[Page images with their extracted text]
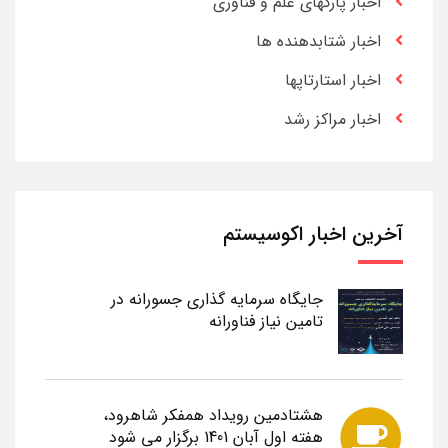
اخبار پارکهای علم و فناوری
اخبار شتابدهنده ها
اخبار استارتاپها
اخبار مراکز رشد
آخرین اخبار اکوسیستم
جایگاه سرمایه گذاری جسورانه در
تامین نیاز فناورانه
هشتادمین رویداد همفکر شاهرود،
هفته اول آبان 1401 برگزار می شود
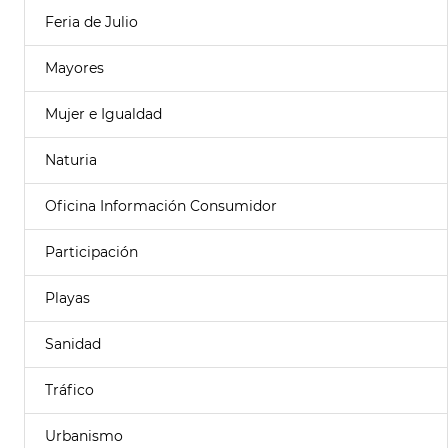
Feria de Julio
Mayores
Mujer e Igualdad
Naturia
Oficina Información Consumidor
Participación
Playas
Sanidad
Tráfico
Urbanismo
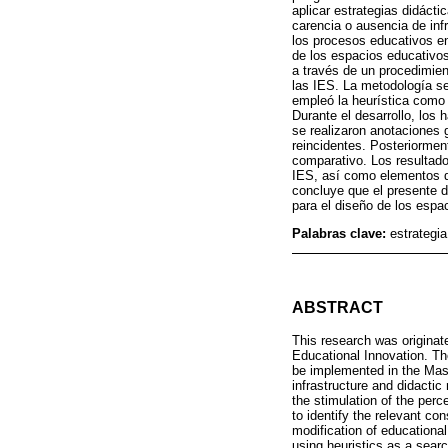
aplicar estrategias didáct
carencia o ausencia de infr
los procesos educativos en
de los espacios educativos 
a través de un procedimie
las IES. La metodología se
empleó la heurística como 
Durante el desarrollo, los 
se realizaron anotaciones
reincidentes. Posteriorment
comparativo. Los resultado
IES, así como elementos di
concluye que el presente 
para el diseño de los espa
Palabras clave:
estrategia
ABSTRACT
This research was originat
Educational Innovation. Th
be implemented in the Mast
infrastructure and didactic
the stimulation of the perc
to identify the relevant c
modification of educationa
using heuristics as a sear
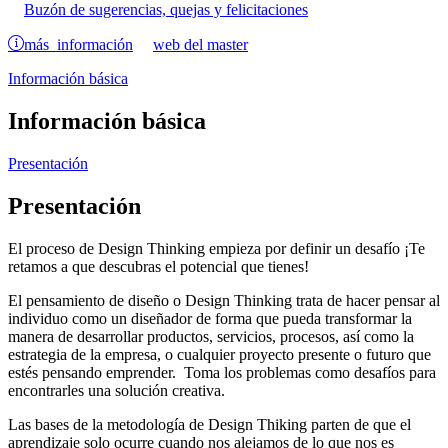
Buzón de sugerencias, quejas y felicitaciones
más información
web del master
Información básica
Información básica
Presentación
Presentación
El proceso de Design Thinking empieza por definir un desafío ¡Te
retamos a que descubras el potencial que tienes!
El pensamiento de diseño o Design Thinking trata de hacer pensar al
individuo como un diseñador de forma que pueda transformar la
manera de desarrollar productos, servicios, procesos, así como la
estrategia de la empresa, o cualquier proyecto presente o futuro que
estés pensando emprender. Toma los problemas como desafíos para
encontrarles una solución creativa.
Las bases de la metodología de Design Thiking parten de que el
aprendizaje solo ocurre cuando nos alejamos de lo que nos es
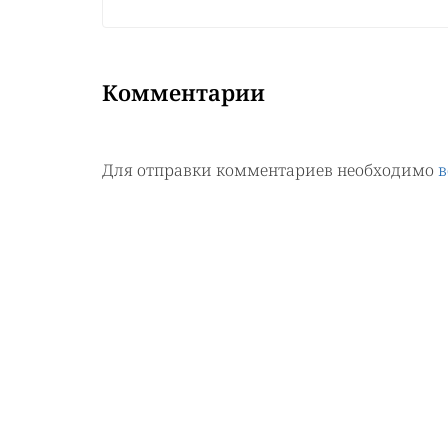
Комментарии
Для отправки комментариев необходимо
в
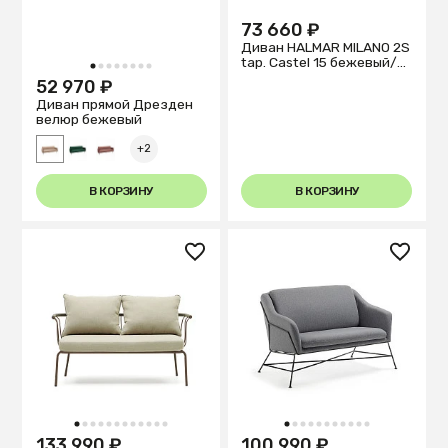
73 660 ₽
Диван HALMAR MILANO 2S
tap. Castel 15 бежевый/
1
2
3
4
5
6
7
8
орех
52 970 ₽
Диван прямой Дрезден
велюр бежевый
+2
В КОРЗИНУ
В КОРЗИНУ
1
2
3
4
5
6
7
8
9
10
11
12
1
2
3
4
5
6
7
8
9
10
11
133 990 ₽
100 990 ₽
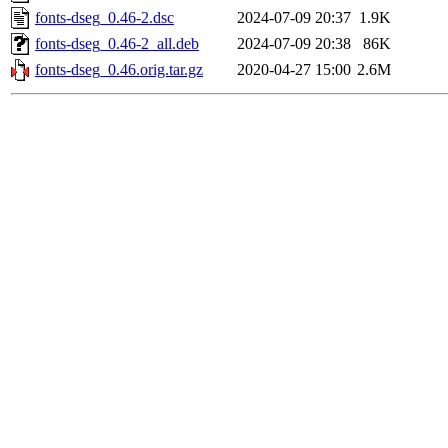
fonts-dseg_0.46-2.dsc
2024-07-09 20:37
1.9K
fonts-dseg_0.46-2_all.deb
2024-07-09 20:38
86K
fonts-dseg_0.46.orig.tar.gz
2020-04-27 15:00
2.6M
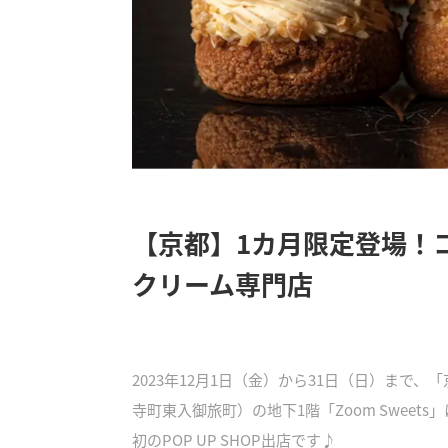
【京都】1カ月限定登場！
クリーム専門店
2023年12月1日（金）から31日（日）まで、
寺町東入御旅町）の地下1階「Zoom Sweets
初のPOP UP SHOP出店です♪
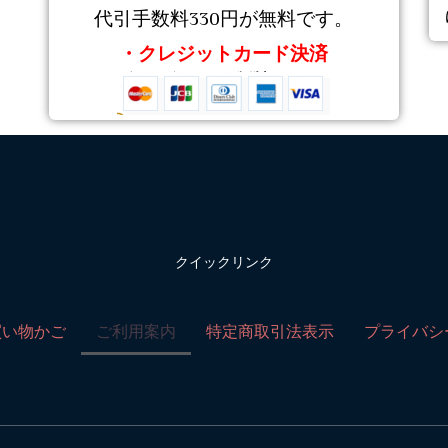
代引手数料330円が無料です。
・クレジットカード決済
クイックリンク
買い物かご
ご利用案内
特定商取引法表示
プライバシ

EXERCISE: Return each line above that contains the word "presente".

TASK RESULT:
concluye que el presente 
estrategia de la empresa, o cualquier proyecto presente o futuro que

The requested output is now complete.